In the below attached picture, there is, solution provided for showing
$f(z) =\frac{1}{z}$ is not uniformly continuous un the region $|z|<1$
By definition of uniform continuity, we have for given any $\epsilon >0$ there exists $\delta >0$ (depending on $\epsilon$ only not on particular point $z_0$) such that, $|f(z) -f(z_0) |< \epsilon$ whenever $|z-z_0|<\delta$.
So clearly definition does not say anything about $\delta$. So how can they choose $\delta$ between $0$ & $1$. Why can't be $\delta>1$?

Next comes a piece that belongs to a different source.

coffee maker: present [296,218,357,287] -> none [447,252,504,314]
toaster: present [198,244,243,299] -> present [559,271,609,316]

Since $|z-z_0|$ denotes distance between point $z$ & $z_0$ and as these two points lies in the region $|z|<1$ i.e. set of all points lying inside the circle of radius $1$ with center at origin. hence distance between $z$ and $z_0$ can be greater than $1$. So how can they choose $\delta < 1$?

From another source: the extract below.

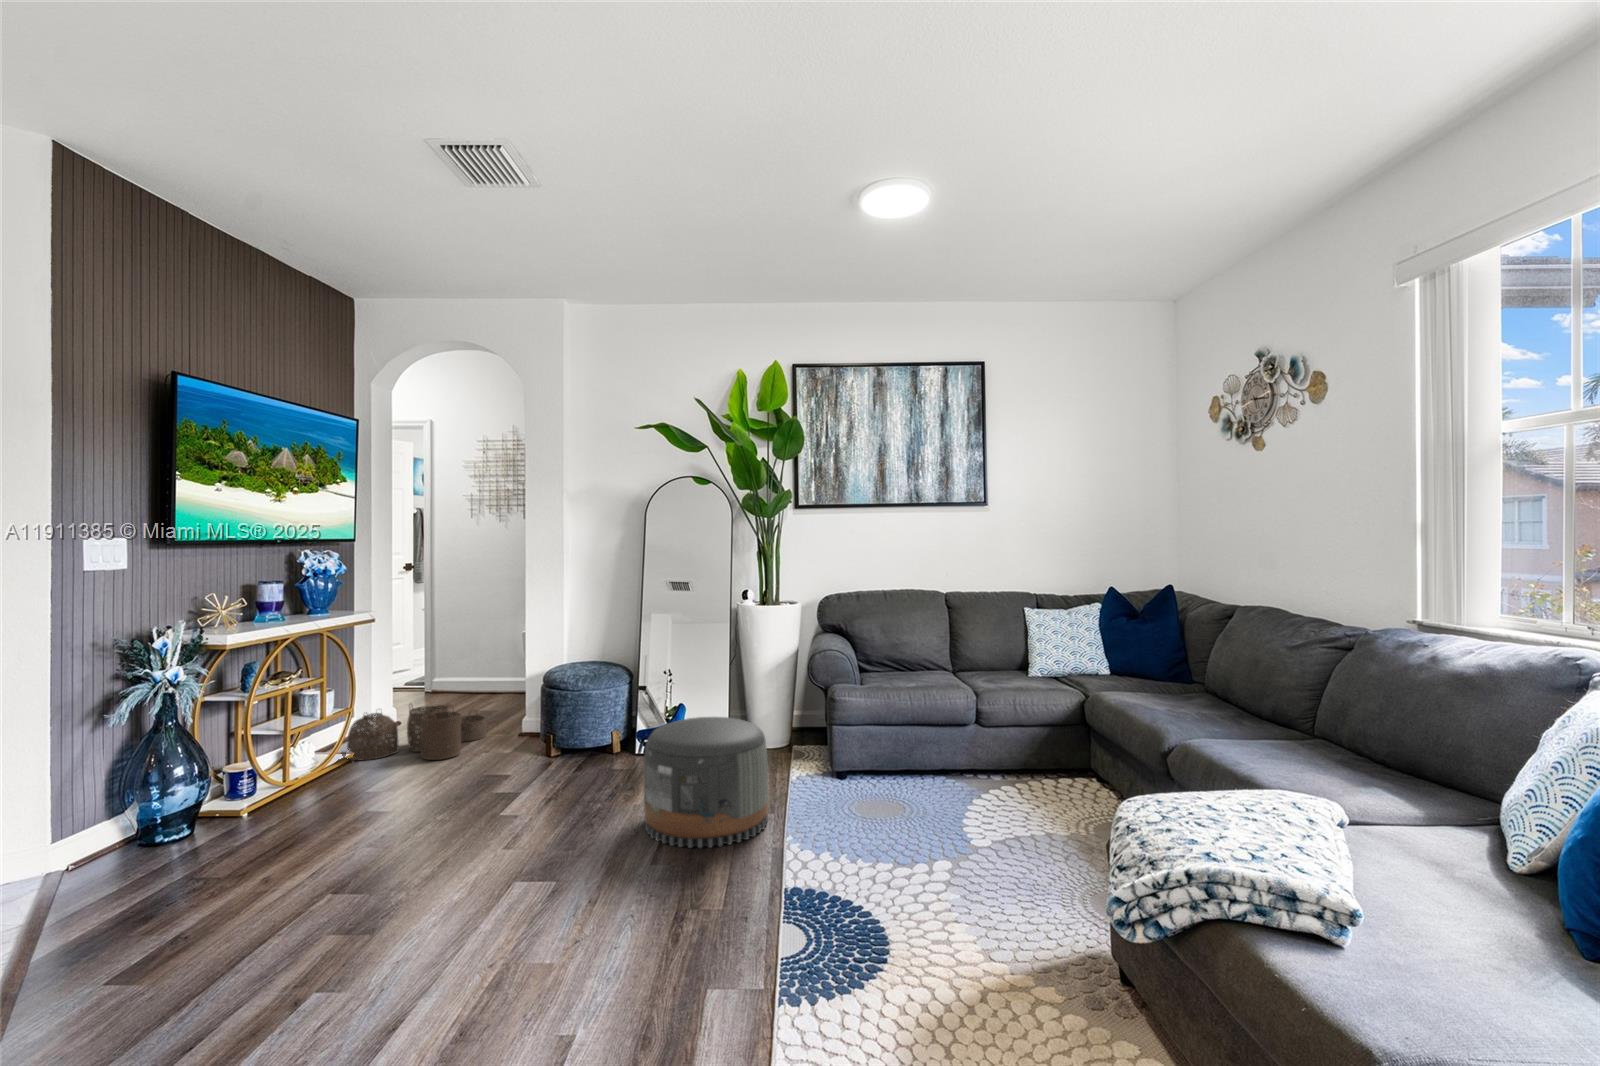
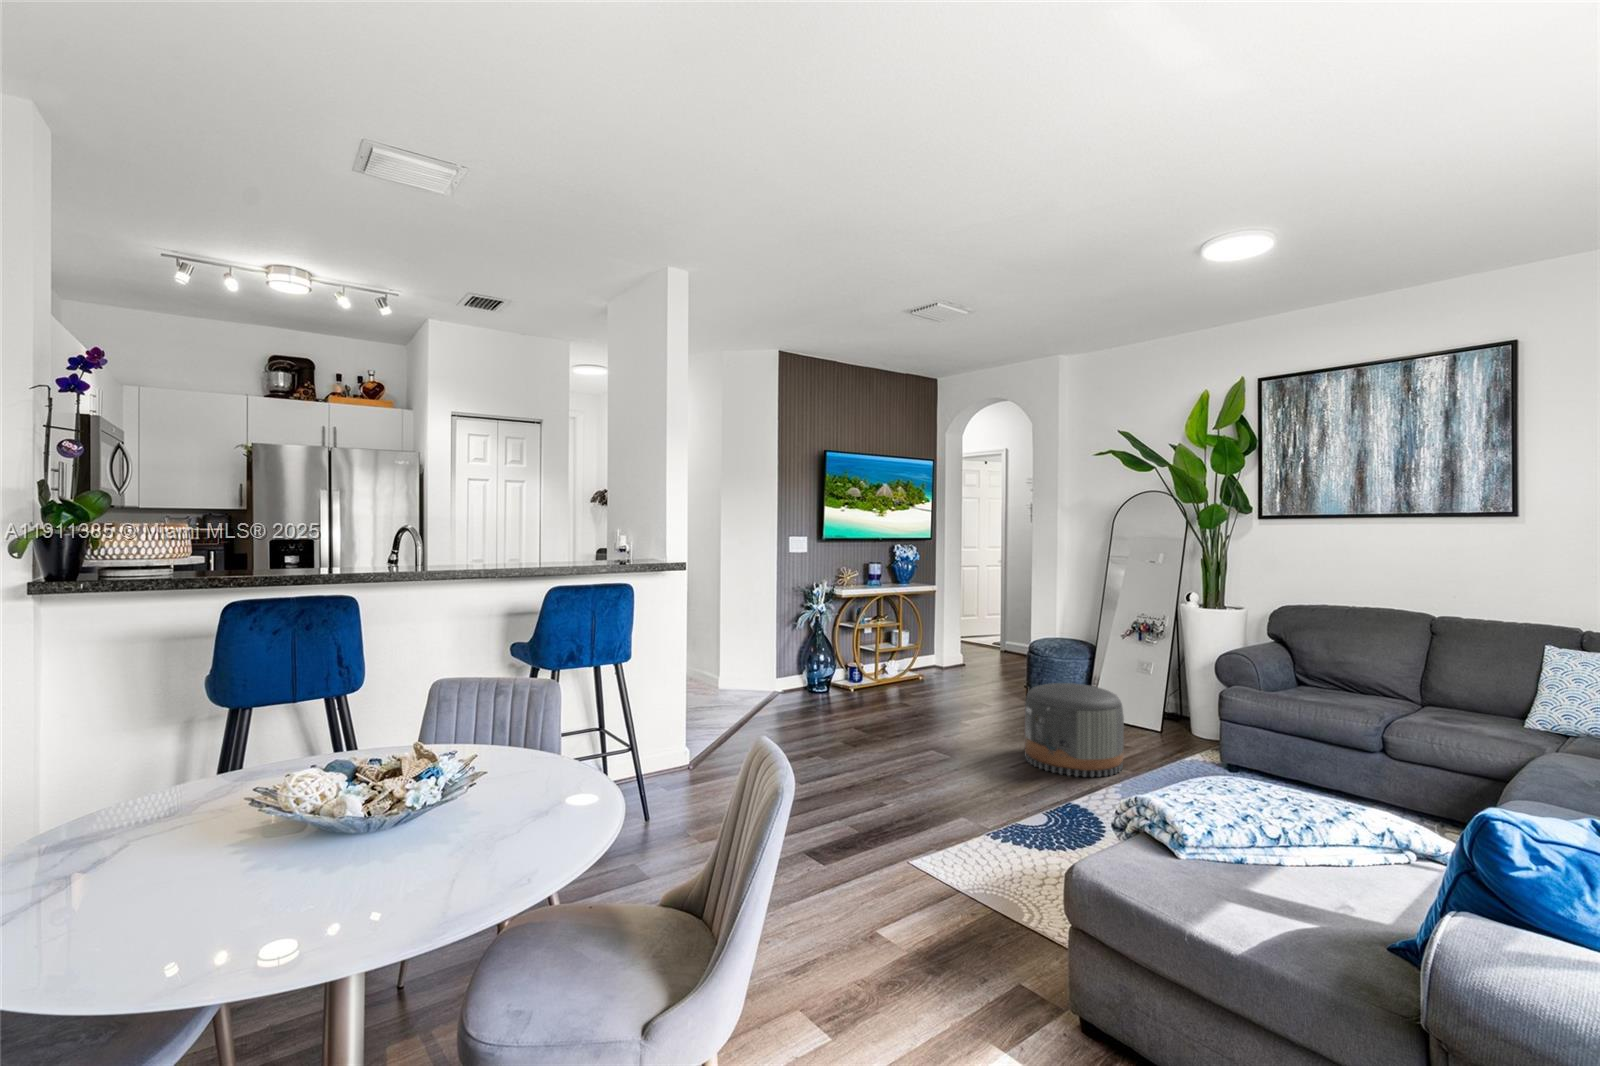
woven basket: present [347,703,486,760] -> none [916,650,1004,689]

The argument is as I said. If $\vert z-z_0\vert<\delta_\epsilon$ implies $\vert f(z)-f(z_0)\vert<\epsilon$, while $\delta_\epsilon\geq1$, then $\vert z-z_0\vert<\eta_\epsilon$ implies $\vert f(z)-f(z_0)\vert<\epsilon$ for any $0<\eta_\epsilon<1$. Now just work with this $\eta_\epsilon$ instead. They can just always replace $\delta_\epsilon$ with an $0<\eta_\epsilon<1$.
Later Edit:
There is indeed a problem at sets whose closure contain $z=0$, for the reason you said. One cannot extend $f$ to $0$ continuously, but $f$ is continuous at any $A\subseteq \mathcal{C}\setminus \{0\}$. Moreover, $f$ is uniformly continuous on such an $A$, if $A$ is compact. Therefore, any counterexamples to uniform continuity will have to come from points close to $z=0$. I hope this what you were asking about in the comment.